Modification records
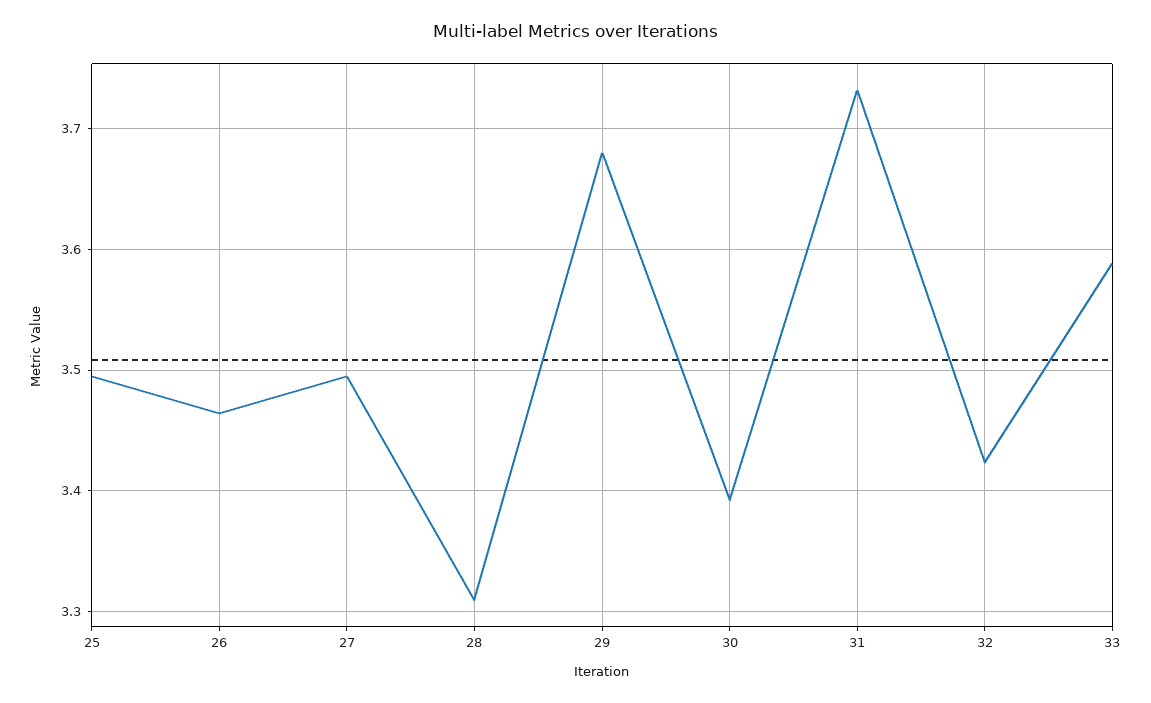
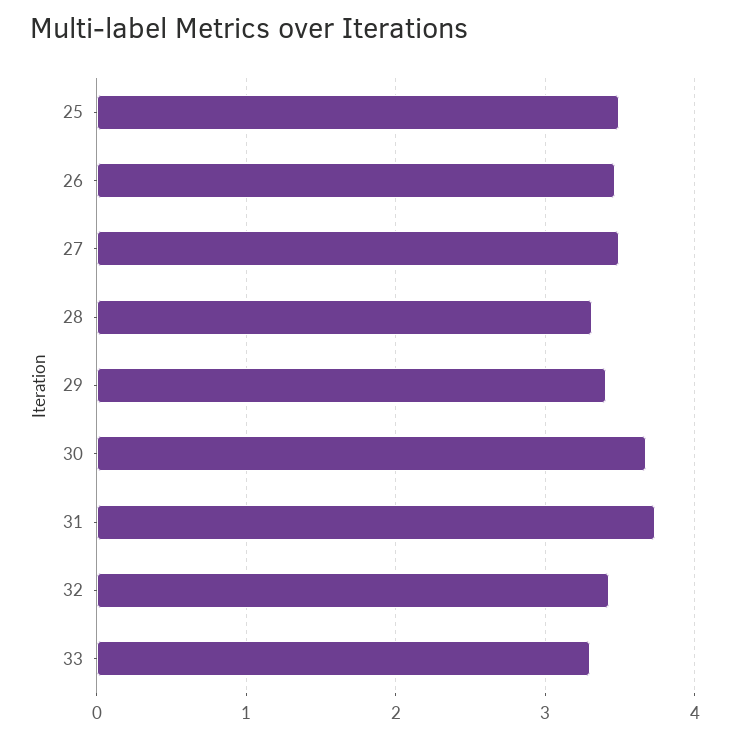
  {
    "25": 3.5,
    "26": 3.46,
    "27": 3.5,
    "28": 3.31,
-   "29": 3.68,
+   "29": 3.4,
-   "30": 3.39,
+   "30": 3.7,
    "31": 3.73,
    "32": 3.42,
-   "33": 3.59
+   "33": 3.3
  }

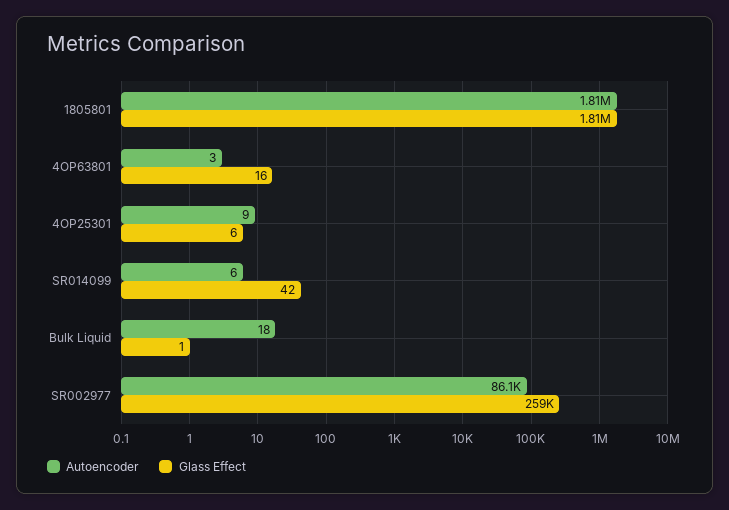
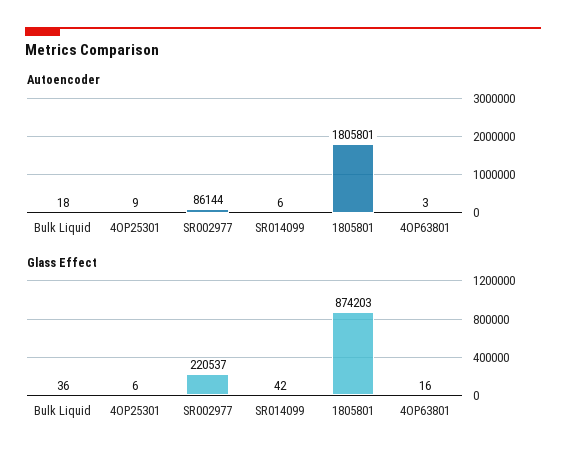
  {
    "Autoencoder": {
      "1805801": 1805801,
      "4OP63801": 3,
      "4OP25301": 9,
      "SR014099": 6,
      "Bulk Liquid": 18,
      "SR002977": 86144
    },
    "Glass Effect": {
-     "1805801": 1810000,
+     "1805801": 874203,
      "4OP63801": 16,
      "4OP25301": 6,
      "SR014099": 42,
-     "Bulk Liquid": 1,
+     "Bulk Liquid": 36,
-     "SR002977": 259000
+     "SR002977": 220537
    }
  }

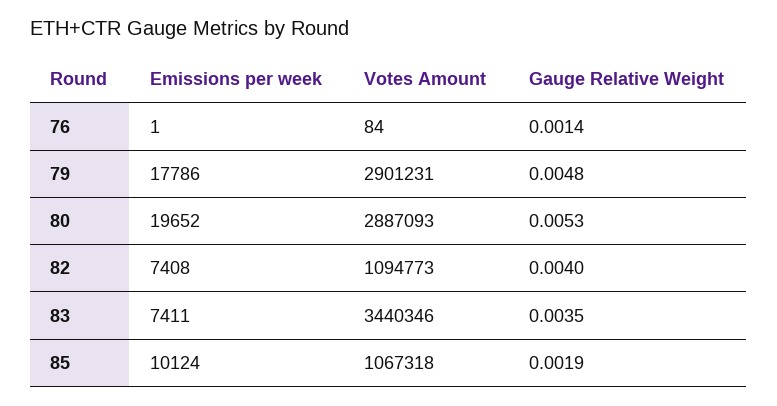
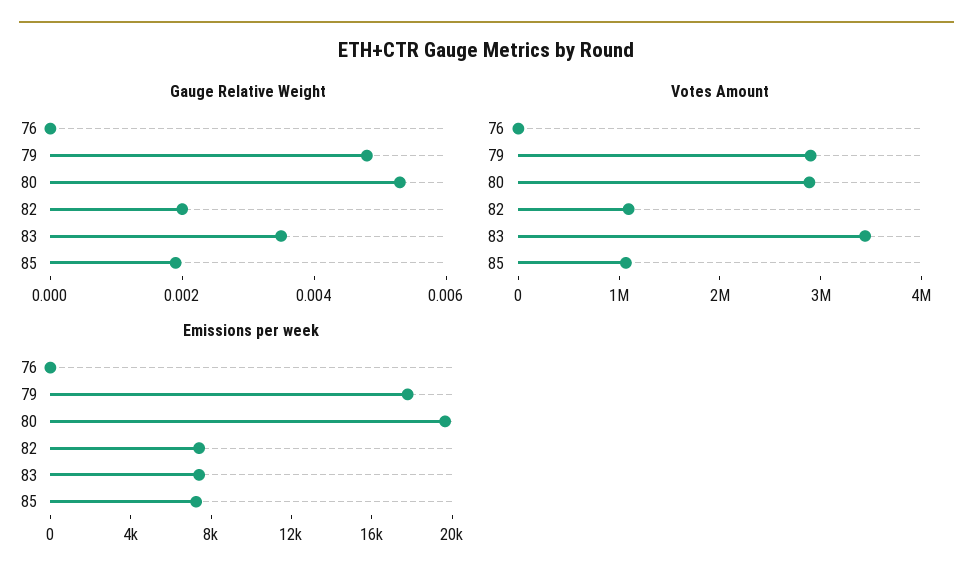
  {
    "Emissions per week": {
      "76": 1,
      "79": 17786,
      "80": 19652,
      "82": 7408,
      "83": 7411,
-     "85": 10124
+     "85": 7000
    },
    "Votes Amount": {
      "76": 84,
      "79": 2901231,
      "80": 2887093,
      "82": 1094773,
      "83": 3440346,
      "85": 1067318
    },
    "Gauge Relative Weight": {
-     "76": 0.0014,
+     "76": 0,
      "79": 0.0048,
      "80": 0.0053,
-     "82": 0.004,
+     "82": 0.002,
      "83": 0.0035,
      "85": 0.0019
    }
  }

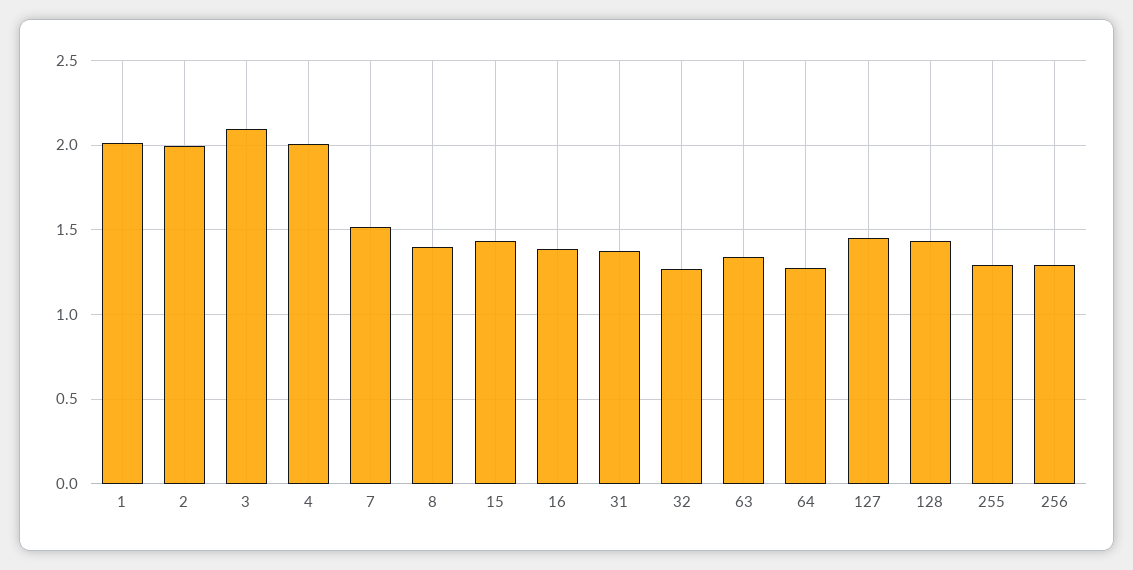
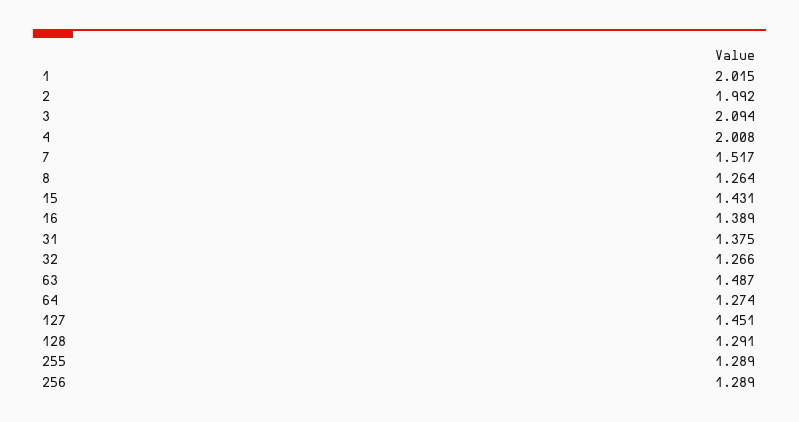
  {
    "1": 2.015,
    "2": 1.992,
    "3": 2.094,
    "4": 2.008,
    "7": 1.517,
-   "8": 1.4,
+   "8": 1.264,
    "15": 1.431,
    "16": 1.389,
    "31": 1.375,
    "32": 1.266,
-   "63": 1.35,
+   "63": 1.487,
    "64": 1.274,
    "127": 1.451,
-   "128": 1.45,
+   "128": 1.291,
    "255": 1.289,
    "256": 1.289
  }

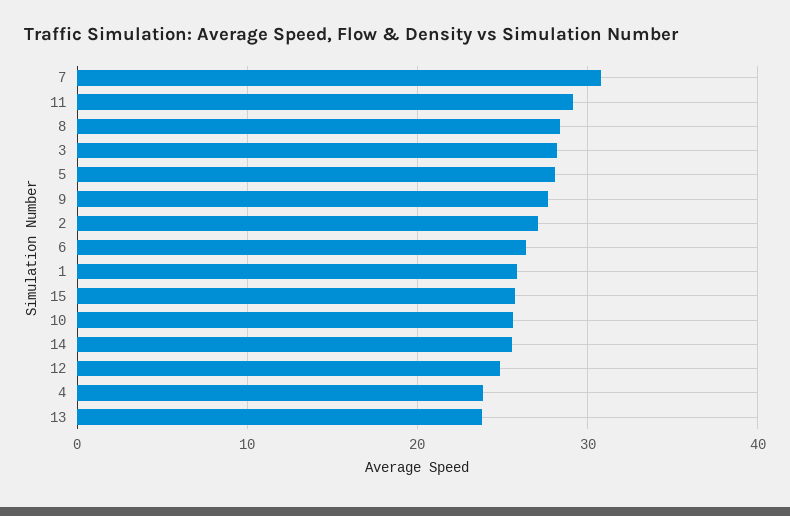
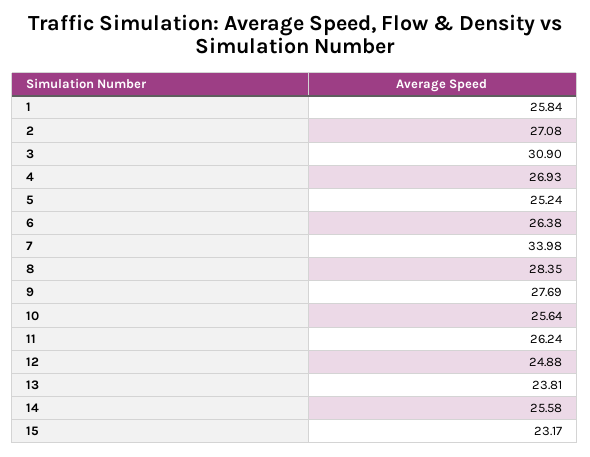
  {
-   "7": 31,
+   "7": 33.98,
-   "11": 29,
+   "11": 26.24,
    "8": 28.35,
-   "3": 28,
+   "3": 30.9,
-   "5": 28,
+   "5": 25.24,
    "9": 27.69,
    "2": 27.08,
    "6": 26.38,
    "1": 25.84,
-   "15": 26,
+   "15": 23.17,
    "10": 25.64,
    "14": 25.58,
    "12": 24.88,
-   "4": 24,
+   "4": 26.93,
    "13": 23.81
  }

* EXERCISE BRIEF *
Print every entry above again, exactly as written. Leave the images out.

* ANSWER BELOW *
  {
    "25": 3.5,
    "26": 3.46,
    "27": 3.5,
    "28": 3.31,
-   "29": 3.68,
+   "29": 3.4,
-   "30": 3.39,
+   "30": 3.7,
    "31": 3.73,
    "32": 3.42,
-   "33": 3.59
+   "33": 3.3
  }

  {
    "Autoencoder": {
      "1805801": 1805801,
      "4OP63801": 3,
      "4OP25301": 9,
      "SR014099": 6,
      "Bulk Liquid": 18,
      "SR002977": 86144
    },
    "Glass Effect": {
-     "1805801": 1810000,
+     "1805801": 874203,
      "4OP63801": 16,
      "4OP25301": 6,
      "SR014099": 42,
-     "Bulk Liquid": 1,
+     "Bulk Liquid": 36,
-     "SR002977": 259000
+     "SR002977": 220537
    }
  }

  {
    "Emissions per week": {
      "76": 1,
      "79": 17786,
      "80": 19652,
      "82": 7408,
      "83": 7411,
-     "85": 10124
+     "85": 7000
    },
    "Votes Amount": {
      "76": 84,
      "79": 2901231,
      "80": 2887093,
      "82": 1094773,
      "83": 3440346,
      "85": 1067318
    },
    "Gauge Relative Weight": {
-     "76": 0.0014,
+     "76": 0,
      "79": 0.0048,
      "80": 0.0053,
-     "82": 0.004,
+     "82": 0.002,
      "83": 0.0035,
      "85": 0.0019
    }
  }

  {
    "1": 2.015,
    "2": 1.992,
    "3": 2.094,
    "4": 2.008,
    "7": 1.517,
-   "8": 1.4,
+   "8": 1.264,
    "15": 1.431,
    "16": 1.389,
    "31": 1.375,
    "32": 1.266,
-   "63": 1.35,
+   "63": 1.487,
    "64": 1.274,
    "127": 1.451,
-   "128": 1.45,
+   "128": 1.291,
    "255": 1.289,
    "256": 1.289
  }

  {
-   "7": 31,
+   "7": 33.98,
-   "11": 29,
+   "11": 26.24,
    "8": 28.35,
-   "3": 28,
+   "3": 30.9,
-   "5": 28,
+   "5": 25.24,
    "9": 27.69,
    "2": 27.08,
    "6": 26.38,
    "1": 25.84,
-   "15": 26,
+   "15": 23.17,
    "10": 25.64,
    "14": 25.58,
    "12": 24.88,
-   "4": 24,
+   "4": 26.93,
    "13": 23.81
  }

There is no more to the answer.